Lisa came very close to losing it once more. Instead, she channeled her grief into anger, fury at the people who would do such a thing to such a good man. She allowed herself to cry, to be upset, but only for a moment. Once the police who had come to give her the bad news had left, she began to pace the floor of her living room, thinking of what she would have to do next.

She would need time off from work, that much was a given. She would fly down to Miami, meet her mother for the funeral, would have to go through his house—her house, she realized. The thought nearly sent her back over the edge into despair, and it was only by the strength of her will that she held it together.

As she packed, she went over things in her mind, her hands almost absently reaching into her closet and neatly folding her most somber clothes into her suitcase. Someone had murdered Joe Reisert quite deliberately; a single shot to the back of his head and a complete lack of any sign of struggle confirmed that he had been taken by surprise. It was the theory of the police that the killer was a professional. There were no traces of who it might have been.

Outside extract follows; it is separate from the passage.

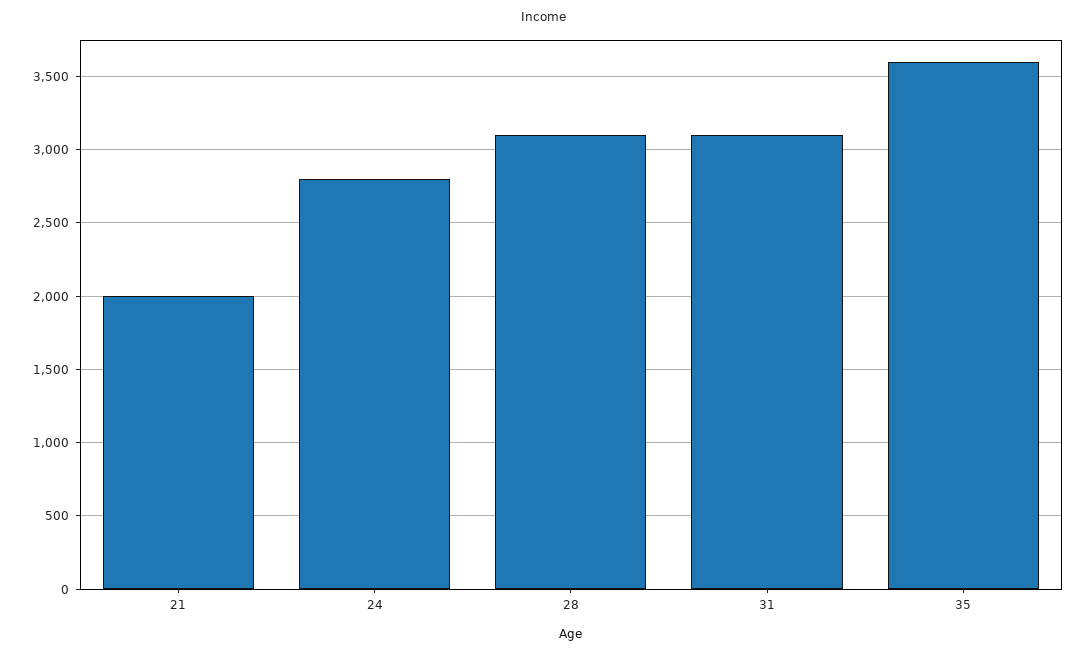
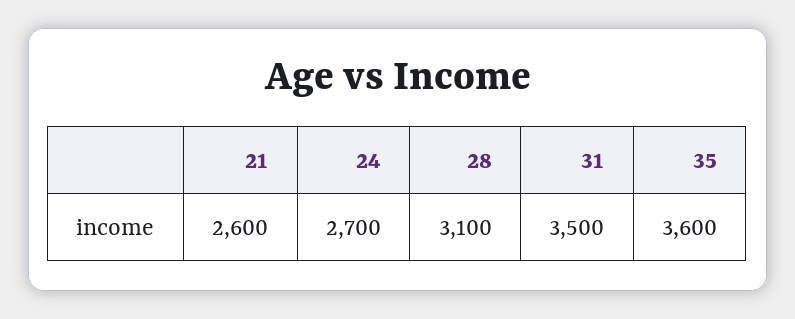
21: 2000 -> 2600
24: 2800 -> 2700
31: 3100 -> 3500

And that was what brought her to think of the only killer she knew, the one who was still at large, the one she had forced from her mind for the past three years.

The phone rang, and she jumped. She recognized a little twang in her heart that it would not possibly be her father calling as he usually did, every day. Pushing down that piercing sadness and feeding it into the incinerator that was her fury, she crossed the room and picked up the handset.

She had barely drawn breath to say 'hello' when a voice she acutely remembered spoke first.

"I didn't do it, Leese."

Lisa felt her grip tighten on the phone as though it was his neck. "How dare you—"

"It wasn't me," he repeated calmly, interrupting her. His breath rasped, a reminder of what she'd done to him. "I didn't do it, Leese, but I know who did."

The fire in her heart flared, then cooled at his last statement. He seemed to be waiting patiently as she pulled herself back into shape, staring sightlessly at her own eyes in the mirror. "Why are you calling me, then?" she said at length. "If you're not guilty of it, why not just stay away?" To herself, she silently added, from me?

"Leese, Leese." He chuckled, and she hated him for gaining some perverse pleasure out of her ordeal. "Why don't you meet me in Miami? You are coming, aren't you? We'll get coffee, talk about old times, catch up, share info. Sound good?"

"I would rather—" she stopped herself. What if he was telling the truth?

He seemed to read her mind. In a graver tone, as if she'd struck a nerve, he said quietly, "I can't lie to you, Leese. Never have been able to manage it completely. I mean it." He took a long, wheezing breath and went on with more of his original smooth, cocksure tone. "You have caller ID; use it. Call me on this line when you get in, and we'll talk."

"You bastard, you—" She swore to herself. He had hung up before she could respond at all. Suddenly, she couldn't bear to look at the phone in her hand any longer, and she hurled it across the room. It hit the wall and the battery panel broke off, ricocheting in the opposite angle from the rest of the handset. Lisa remained where she was, seething, appalled that she might possibly need the help of someone she had worked so hard to forget.

Then her anger, too, was quenched. She had a flight to catch, a funeral to arrange and attend, and an adversary to meet. She retrieved the broken phone and replaced the battery cover, then checked the LED panel for the number he'd used. With it safely transferred to her cell phone, Lisa finished packing and forced herself to keep going.

After all, where else could she go but forward?